What is a bottleneck? Simple enough, but linger with me for just a moment. Imagine an hourglass. You got sand or whatever in both bulbs. And in the middle, the neck gets skinny, and that’s where the sand falls through.
But this image of the hourglass contains everything you need to learn about queuing theory from operations management in order to use it for continuous improvement.
The rate at which sand passes through the neck is controlled by the width of the bottleneck. That’s the difference between an hourglass and a tube with sand in it.
The length of time it takes for all the sand to fall from one side to the other is a function of two things: the rate at which the sand can pass through the bottleneck, and the amount of sand. If you get these balanced correctly, you have a perfect three-minute egg timer.
You can’t make an hourglass flow faster by yelling at the sand, or by pouring more sand into the top. Instead, you gotta pay attention to that bottleneck.
OK, I’ve got two key points for you about bottlenecks.
First key point, there is always a bottleneck. In continuous improvement, the goal is never to eliminate the bottleneck, but rather to know what it is and where it is and to design things around it. If you try to eliminate the bottleneck entirely, all you’ll end up doing is pushing it somewhere else in the process and causing chaos.
Alright, let’s bake a cake. Assume we have all the junk we need in our imaginary well-stocked pantry. We’ll bake our cake together by preparing ingredients, mixing a batter, pouring it into a pan, baking it for 30 minutes, and then removing it from the oven and letting it cool for 10 minutes.
While we wait for this cake to cool, think with me for a moment. What’s the bottleneck in this process?
Yeah, it’s the half an hour bake time. If your goal is to get a cake as quickly as possible, you know that it’s going to take at least half an hour. Even if you could figure out how to bake a cake without breaking a few eggs, you still have to cook the damn thing.
If you could come up with a method to pressure-cook the cake thereby baking it in 5 minutes, you’d still have a bottleneck—your 10 minute cooling time.
Of course, you could cool the cake faster by dragging your instant pot to the North Pole, cooking it there, and then tossing it onto the frozen waste to cool.
You’d still have a bottleneck, whether it’s cooling time, cooking time, or something else! That’s the first key point: no matter what you do to your process, there’s always a bottleneck.

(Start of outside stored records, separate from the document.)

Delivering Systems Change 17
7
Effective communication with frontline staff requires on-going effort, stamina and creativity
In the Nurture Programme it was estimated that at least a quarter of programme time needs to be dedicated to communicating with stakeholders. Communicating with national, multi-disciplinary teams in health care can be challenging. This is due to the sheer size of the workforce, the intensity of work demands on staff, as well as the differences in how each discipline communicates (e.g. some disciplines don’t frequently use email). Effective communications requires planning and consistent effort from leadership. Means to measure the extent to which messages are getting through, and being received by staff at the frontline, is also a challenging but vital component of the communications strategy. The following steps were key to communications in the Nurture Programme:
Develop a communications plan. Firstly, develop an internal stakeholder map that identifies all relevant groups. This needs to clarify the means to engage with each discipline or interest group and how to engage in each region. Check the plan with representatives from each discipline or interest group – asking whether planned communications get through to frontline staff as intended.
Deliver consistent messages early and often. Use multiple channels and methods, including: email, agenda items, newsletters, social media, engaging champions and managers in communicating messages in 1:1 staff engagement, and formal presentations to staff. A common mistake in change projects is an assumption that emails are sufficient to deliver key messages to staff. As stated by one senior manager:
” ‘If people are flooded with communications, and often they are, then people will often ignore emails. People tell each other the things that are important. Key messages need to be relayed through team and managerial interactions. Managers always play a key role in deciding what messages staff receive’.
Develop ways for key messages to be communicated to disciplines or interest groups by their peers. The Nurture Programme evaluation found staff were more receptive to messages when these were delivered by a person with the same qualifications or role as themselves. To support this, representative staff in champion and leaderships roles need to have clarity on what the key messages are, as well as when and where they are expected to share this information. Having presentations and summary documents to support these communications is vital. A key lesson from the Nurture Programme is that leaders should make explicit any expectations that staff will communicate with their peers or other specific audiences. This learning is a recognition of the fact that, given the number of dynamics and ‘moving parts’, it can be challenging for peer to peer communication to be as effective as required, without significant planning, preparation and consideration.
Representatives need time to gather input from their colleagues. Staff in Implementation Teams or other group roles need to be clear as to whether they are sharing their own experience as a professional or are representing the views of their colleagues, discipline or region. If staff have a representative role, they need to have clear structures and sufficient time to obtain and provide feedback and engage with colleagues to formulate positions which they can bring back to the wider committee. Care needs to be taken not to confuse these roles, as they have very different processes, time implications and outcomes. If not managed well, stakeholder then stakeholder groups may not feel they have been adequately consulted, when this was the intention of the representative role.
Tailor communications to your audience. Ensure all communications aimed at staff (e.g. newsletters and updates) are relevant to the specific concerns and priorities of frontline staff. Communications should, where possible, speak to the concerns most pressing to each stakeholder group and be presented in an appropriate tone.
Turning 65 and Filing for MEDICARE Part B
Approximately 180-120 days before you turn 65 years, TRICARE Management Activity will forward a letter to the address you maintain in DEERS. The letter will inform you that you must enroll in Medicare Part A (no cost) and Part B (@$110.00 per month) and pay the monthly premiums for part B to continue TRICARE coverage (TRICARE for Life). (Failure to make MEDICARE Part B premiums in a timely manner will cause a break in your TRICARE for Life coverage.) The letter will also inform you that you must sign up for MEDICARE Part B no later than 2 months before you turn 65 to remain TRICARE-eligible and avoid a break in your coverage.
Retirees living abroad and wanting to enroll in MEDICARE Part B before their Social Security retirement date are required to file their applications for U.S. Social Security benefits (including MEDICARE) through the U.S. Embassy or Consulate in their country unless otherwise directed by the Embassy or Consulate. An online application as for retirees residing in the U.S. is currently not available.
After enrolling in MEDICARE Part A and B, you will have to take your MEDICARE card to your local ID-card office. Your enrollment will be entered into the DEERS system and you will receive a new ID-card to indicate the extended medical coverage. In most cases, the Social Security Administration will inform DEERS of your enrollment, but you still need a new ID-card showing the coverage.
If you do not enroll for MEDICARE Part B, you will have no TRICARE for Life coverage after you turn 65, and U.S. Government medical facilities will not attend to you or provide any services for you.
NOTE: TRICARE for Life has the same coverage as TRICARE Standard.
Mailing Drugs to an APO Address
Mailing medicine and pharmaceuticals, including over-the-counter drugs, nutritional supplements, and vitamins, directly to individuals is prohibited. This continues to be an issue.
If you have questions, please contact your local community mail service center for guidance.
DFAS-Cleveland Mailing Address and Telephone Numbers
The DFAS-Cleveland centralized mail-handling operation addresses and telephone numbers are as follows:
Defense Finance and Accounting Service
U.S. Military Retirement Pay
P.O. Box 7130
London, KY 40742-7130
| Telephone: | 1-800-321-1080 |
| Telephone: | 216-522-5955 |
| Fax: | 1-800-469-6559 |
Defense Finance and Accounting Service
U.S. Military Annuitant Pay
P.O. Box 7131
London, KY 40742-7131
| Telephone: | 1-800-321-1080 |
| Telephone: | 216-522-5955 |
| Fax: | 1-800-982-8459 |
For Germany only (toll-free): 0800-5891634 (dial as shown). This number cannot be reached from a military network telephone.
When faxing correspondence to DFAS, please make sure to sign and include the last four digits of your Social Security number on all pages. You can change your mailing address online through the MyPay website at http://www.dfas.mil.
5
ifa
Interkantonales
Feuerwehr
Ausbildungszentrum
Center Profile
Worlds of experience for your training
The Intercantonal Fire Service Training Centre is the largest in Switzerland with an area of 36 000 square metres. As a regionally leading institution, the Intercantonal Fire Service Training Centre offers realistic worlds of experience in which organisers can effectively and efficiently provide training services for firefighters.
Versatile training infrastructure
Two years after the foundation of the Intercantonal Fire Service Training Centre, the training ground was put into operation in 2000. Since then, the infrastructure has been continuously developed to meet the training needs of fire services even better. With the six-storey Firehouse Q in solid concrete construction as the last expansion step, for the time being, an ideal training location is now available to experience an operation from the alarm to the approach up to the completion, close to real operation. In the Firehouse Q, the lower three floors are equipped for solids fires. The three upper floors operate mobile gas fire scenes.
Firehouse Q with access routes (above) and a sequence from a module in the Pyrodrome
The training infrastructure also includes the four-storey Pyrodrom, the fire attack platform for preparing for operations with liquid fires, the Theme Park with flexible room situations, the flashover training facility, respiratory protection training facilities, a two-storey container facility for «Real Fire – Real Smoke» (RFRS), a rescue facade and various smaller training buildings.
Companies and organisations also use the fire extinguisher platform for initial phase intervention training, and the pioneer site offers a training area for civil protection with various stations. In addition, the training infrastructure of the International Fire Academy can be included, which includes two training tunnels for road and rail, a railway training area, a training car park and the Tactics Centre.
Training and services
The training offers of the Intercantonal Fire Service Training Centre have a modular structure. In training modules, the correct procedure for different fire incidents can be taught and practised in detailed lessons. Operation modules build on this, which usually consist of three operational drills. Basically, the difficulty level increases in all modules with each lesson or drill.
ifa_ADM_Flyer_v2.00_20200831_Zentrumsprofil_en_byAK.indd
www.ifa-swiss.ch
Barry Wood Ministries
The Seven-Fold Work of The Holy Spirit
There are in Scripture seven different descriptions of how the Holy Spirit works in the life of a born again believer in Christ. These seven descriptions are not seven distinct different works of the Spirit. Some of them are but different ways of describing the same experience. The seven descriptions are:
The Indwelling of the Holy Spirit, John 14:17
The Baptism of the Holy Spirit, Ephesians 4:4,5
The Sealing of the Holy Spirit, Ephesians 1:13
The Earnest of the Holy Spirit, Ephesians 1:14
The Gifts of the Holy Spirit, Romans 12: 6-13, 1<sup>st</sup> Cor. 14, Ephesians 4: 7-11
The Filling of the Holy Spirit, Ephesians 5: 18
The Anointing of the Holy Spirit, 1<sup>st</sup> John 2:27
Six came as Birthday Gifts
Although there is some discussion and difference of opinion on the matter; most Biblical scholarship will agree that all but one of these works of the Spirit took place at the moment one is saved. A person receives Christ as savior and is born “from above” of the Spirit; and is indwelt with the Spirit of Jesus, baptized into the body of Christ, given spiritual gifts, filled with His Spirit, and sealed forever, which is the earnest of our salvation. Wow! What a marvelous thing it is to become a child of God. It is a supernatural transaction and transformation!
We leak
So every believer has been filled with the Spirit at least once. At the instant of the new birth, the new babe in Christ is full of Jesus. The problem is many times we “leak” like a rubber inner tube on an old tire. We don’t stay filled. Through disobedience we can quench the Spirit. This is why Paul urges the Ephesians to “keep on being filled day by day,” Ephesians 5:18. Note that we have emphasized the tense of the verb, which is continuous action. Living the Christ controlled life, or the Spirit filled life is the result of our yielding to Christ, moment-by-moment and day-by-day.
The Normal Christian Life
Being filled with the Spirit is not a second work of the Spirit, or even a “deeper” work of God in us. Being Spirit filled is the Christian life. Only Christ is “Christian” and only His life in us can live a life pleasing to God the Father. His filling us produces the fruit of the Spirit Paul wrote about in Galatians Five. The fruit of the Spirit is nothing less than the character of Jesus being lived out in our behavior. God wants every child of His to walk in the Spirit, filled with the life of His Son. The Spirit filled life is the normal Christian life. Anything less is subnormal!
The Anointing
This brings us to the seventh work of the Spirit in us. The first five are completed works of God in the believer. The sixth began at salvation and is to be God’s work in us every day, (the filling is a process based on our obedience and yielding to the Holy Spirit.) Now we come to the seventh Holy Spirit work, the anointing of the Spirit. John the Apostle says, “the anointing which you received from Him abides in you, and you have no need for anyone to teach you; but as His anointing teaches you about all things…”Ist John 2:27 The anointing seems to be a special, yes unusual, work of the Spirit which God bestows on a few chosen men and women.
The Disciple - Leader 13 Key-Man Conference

Second key point, look for the critical path.
This becomes more important when you don’t want to bake just one cake, but bake a series of them. Let’s get back to the kitchen.
There’s going to be some prep work before we can bake any cakes at all—gathering flour, eggs, sugar, preheating the oven, and so forth—and some work after a cake is cooled, maybe plating it and serving it or storing it for later.
You might mix the batter while the oven is preheating. You might make one giant barrel of cake batter and portion it out into separate cake pans. However you do it, if you think about the customer experience—the experience of a single cake, there is a critical path: it has to get prepped, it has to go into the oven for 30 minutes, and then it has to cool for 10.
That’s the critical path for one cake. And right on that cake’s critical path is its bottleneck: that 30 minutes in the oven.
No what this means is that if you have to bake 10 cakes, you should plan to be in the kitchen for 5 hours and change. Where did that number come from? Each cake will need to bake for half an hour. Every half an hour, you can remove a cake and insert the next cake. The operations management name for this 30 minute pace is “takt time”. T A K T, German word for pulse, like a heartbeat. Get this pulse or takt time down and we’ll get through our day of baking hell. You can crack eggs as fast as humanly possible or simply as fast as you need to have the next cake ready to bake by the time the previous cake comes out of the oven. In fact, you might have some idle time or downtime between each cake. You might not appear super busy at every moment, but you’re minding the takt time and getting those cakes cooked as quickly as possible with the equipment and the kitchen we have.
OK, so our first key point was: there’s always a bottleneck. Whether it’s baking or cooling, something will take the longest, and that’s OK.
That’s the second key point: we want to laser focus on the critical path, and don’t worry about everything else, for starters at least. When it comes to continuous improvement, there’s no point in hyper organizing your system for measuring flour since that’s not on the critical path and it’s not the bottleneck. We could make improvements there, it might make us happy, but it’s not going to affect the overall system.
That’s all I have for you today! If you want to take this into practice, I encourage you to look up Little’s Law—that’s a simple three parameter formula, published nearly 60 years ago, that will get you started with problem-solving around the relationship between your work in progress, the system’s throughput, and cycle times. Sometimes it may be important to minimize customer wait times above all else. Or sometimes you might want to improve throughput, to keep things moving for your system. And you can lay out a couple simple numbers and models using Little’s Law that will help you think through the likely effects of changing your system before you actually give it a shot. And that’s how you can take some of these ideas and start using them to drive continuous improvement.
Thanks. Speak to you again soon. Be well.